TASK ITEM :: Return the lines of the records verbatim, from the start of the records up to and including the line containing "Utilizamos cookies par".

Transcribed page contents

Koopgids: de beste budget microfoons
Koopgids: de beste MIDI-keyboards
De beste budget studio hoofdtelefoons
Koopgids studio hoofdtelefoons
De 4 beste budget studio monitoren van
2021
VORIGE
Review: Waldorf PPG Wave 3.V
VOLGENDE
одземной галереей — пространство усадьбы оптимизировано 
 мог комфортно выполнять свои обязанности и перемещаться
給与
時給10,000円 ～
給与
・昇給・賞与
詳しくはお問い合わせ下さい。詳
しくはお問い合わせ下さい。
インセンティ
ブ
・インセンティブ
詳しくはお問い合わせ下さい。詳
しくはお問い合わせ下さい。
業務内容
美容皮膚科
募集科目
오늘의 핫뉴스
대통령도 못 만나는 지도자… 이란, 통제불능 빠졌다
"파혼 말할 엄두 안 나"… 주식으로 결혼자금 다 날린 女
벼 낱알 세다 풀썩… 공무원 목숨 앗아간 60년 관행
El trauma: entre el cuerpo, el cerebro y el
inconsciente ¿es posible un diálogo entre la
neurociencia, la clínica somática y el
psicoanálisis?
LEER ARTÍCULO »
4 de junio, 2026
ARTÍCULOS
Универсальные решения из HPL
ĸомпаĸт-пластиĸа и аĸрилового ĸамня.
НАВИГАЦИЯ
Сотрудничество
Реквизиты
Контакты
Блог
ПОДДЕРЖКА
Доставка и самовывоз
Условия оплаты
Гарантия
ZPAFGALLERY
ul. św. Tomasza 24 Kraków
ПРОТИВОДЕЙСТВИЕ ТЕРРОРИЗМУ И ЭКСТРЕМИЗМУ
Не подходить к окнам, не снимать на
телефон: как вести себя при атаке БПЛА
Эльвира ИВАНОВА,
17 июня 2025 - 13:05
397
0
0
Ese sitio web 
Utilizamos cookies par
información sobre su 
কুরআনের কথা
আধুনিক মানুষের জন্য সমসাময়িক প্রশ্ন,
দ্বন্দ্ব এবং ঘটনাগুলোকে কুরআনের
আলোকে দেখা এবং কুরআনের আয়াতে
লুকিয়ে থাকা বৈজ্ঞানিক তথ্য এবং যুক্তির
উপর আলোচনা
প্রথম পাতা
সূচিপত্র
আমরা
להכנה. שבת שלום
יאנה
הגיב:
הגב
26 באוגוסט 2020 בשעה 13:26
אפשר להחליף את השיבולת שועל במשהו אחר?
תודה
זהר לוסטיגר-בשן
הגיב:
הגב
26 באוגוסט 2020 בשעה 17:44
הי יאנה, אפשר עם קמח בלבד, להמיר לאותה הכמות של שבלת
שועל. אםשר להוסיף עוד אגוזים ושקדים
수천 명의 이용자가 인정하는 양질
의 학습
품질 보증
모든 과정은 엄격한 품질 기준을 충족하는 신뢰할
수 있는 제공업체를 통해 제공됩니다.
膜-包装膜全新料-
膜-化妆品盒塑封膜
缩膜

EXERCISE ANSWER ::
Koopgids: de beste budget microfoons
Koopgids: de beste MIDI-keyboards
De beste budget studio hoofdtelefoons
Koopgids studio hoofdtelefoons
De 4 beste budget studio monitoren van
2021
VORIGE
Review: Waldorf PPG Wave 3.V
VOLGENDE
одземной галереей — пространство усадьбы оптимизировано 
 мог комфортно выполнять свои обязанности и перемещаться
給与
時給10,000円 ～
給与
・昇給・賞与
詳しくはお問い合わせ下さい。詳
しくはお問い合わせ下さい。
インセンティ
ブ
・インセンティブ
詳しくはお問い合わせ下さい。詳
しくはお問い合わせ下さい。
業務内容
美容皮膚科
募集科目
오늘의 핫뉴스
대통령도 못 만나는 지도자… 이란, 통제불능 빠졌다
"파혼 말할 엄두 안 나"… 주식으로 결혼자금 다 날린 女
벼 낱알 세다 풀썩… 공무원 목숨 앗아간 60년 관행
El trauma: entre el cuerpo, el cerebro y el
inconsciente ¿es posible un diálogo entre la
neurociencia, la clínica somática y el
psicoanálisis?
LEER ARTÍCULO »
4 de junio, 2026
ARTÍCULOS
Универсальные решения из HPL
ĸомпаĸт-пластиĸа и аĸрилового ĸамня.
НАВИГАЦИЯ
Сотрудничество
Реквизиты
Контакты
Блог
ПОДДЕРЖКА
Доставка и самовывоз
Условия оплаты
Гарантия
ZPAFGALLERY
ul. św. Tomasza 24 Kraków
ПРОТИВОДЕЙСТВИЕ ТЕРРОРИЗМУ И ЭКСТРЕМИЗМУ
Не подходить к окнам, не снимать на
телефон: как вести себя при атаке БПЛА
Эльвира ИВАНОВА,
17 июня 2025 - 13:05
397
0
0
Ese sitio web 
Utilizamos cookies par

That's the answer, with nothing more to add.